Настал вечер. Пленных распустили по баракам, и мы распластались на голых койках. Но отдых продолжался недолго. В барак опять ворвались эсэсовцы. Они согнали всех с места, а затем прозвучала команда: "По койкам!" Многие из нас, вконец обессилев, не успевали вовремя взобраться наверх по команде. Этого-то, видимо, и дожидались немцы - они тут же набрасывались на опоздавших с палками. Пленный срывался и летел на пол, изо рта его показывалась пена. И фашисты, довольные, отходили прочь.
Бесшумно наползает на лагерь ночь. В крохотные оконца барака вливается тьма, и вскоре в помещении становится темным-темно.
Мы лежим молча, ни единым словом не хочется нарушать тишину. Кажется, только в этой тишине и можно свободно вздохнуть.
Сейчас, я знаю, каждый думает о своей судьбе, уходит мыслями на родину, и эти грезы - пока что единственный светлый луч в тяжелом мраке ночи.
Володя лежит, тесно прижавшись ко мне и закинув на меня руку. Время от времени он вздрагивает, - видимо, не спит.
И в эту минуту где-то далеко-далеко раздаются взрывы бомб. Володя поднимает голову и прислушивается. В лагере вдруг начинает выть сирена. Вот она уже не просто воет, а истошно вопит и ревет, точно раненый волк, который не находит себе места. Так, кажется, и видишь, как зверь льнет к земле и, скуля, лижет собственную кровь.

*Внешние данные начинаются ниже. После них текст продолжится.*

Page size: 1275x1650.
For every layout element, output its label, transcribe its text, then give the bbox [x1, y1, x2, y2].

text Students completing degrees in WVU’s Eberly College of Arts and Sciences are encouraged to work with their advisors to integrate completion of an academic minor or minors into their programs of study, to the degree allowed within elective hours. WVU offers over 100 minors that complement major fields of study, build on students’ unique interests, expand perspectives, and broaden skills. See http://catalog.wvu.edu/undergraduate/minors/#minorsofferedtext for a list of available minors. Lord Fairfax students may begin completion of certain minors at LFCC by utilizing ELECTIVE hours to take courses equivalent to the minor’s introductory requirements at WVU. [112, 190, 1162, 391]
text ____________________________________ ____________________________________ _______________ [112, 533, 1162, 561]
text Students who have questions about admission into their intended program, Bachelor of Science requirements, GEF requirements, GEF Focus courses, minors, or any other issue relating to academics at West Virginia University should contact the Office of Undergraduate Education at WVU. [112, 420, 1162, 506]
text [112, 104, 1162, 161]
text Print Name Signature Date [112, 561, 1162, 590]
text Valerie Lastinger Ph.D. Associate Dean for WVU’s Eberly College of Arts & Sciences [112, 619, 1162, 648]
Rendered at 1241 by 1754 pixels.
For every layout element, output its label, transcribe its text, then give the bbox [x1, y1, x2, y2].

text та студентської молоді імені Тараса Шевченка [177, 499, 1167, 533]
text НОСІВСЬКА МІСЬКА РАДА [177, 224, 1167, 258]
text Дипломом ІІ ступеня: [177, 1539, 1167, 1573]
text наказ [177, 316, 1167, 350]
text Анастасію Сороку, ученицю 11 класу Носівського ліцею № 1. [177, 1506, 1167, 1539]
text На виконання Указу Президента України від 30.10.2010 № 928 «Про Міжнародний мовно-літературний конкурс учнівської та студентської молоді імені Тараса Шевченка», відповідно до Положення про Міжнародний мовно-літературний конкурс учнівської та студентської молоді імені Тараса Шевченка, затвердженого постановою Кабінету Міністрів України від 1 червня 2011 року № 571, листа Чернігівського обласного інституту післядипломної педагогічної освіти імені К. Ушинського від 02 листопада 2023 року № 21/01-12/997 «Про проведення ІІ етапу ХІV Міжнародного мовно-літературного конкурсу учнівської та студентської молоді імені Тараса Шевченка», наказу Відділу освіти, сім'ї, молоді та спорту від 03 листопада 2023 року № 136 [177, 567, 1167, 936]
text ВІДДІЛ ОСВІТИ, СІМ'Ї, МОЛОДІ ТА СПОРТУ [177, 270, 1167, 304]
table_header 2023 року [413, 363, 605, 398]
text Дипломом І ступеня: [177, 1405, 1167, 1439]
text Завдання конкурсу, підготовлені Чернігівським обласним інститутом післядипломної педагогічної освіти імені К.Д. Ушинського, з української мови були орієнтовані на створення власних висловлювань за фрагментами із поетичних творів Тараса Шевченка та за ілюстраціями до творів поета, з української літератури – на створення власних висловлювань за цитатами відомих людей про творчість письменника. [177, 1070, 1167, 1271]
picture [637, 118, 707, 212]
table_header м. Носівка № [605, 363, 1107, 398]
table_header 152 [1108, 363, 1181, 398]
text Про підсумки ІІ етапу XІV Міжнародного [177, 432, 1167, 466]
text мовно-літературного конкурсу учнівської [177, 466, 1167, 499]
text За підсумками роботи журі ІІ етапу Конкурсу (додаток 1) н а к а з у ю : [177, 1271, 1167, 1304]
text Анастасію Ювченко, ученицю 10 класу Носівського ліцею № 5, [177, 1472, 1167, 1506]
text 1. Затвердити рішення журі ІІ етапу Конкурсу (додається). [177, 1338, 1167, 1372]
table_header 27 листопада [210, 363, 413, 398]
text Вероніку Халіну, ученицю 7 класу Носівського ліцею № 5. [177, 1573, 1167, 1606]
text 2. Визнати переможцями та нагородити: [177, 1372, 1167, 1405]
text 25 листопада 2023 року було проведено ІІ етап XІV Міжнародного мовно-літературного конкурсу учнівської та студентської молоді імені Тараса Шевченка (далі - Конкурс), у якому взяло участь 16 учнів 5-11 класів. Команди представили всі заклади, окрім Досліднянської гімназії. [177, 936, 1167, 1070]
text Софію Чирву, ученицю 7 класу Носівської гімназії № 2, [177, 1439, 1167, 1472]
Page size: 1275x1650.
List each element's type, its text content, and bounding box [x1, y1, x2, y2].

- Идут, идут, - вырывается у кого-то. Гул самолетов становится все ближе, доносится грохот бомбардировки. Земля под нами вздрагивает. А нам все равно. Все равно - пусть даже бомбы обрушатся на наш барак...
Сирена перестает выть. Слышно, как удаляются самолеты. Лагерь замирает. Лишь часовой с овчаркой, словно связанные каким-то заклятьем, продолжают ходить вдоль ограды.
ГЕРМАНИЯ, В ЭТОМ ЛИ ТВОЯ СЛАВА?
Начиналось лето. Дни потеплели. А мы так и не видели весны. Все те же серые горы окружают лагерь, все те же сосенки вокруг - как будто здесь ничто и никогда не меняется. Одно лишь солнце смотрит с улыбкой. Кажется, только оно и понимает нас и потому - греет и нежит.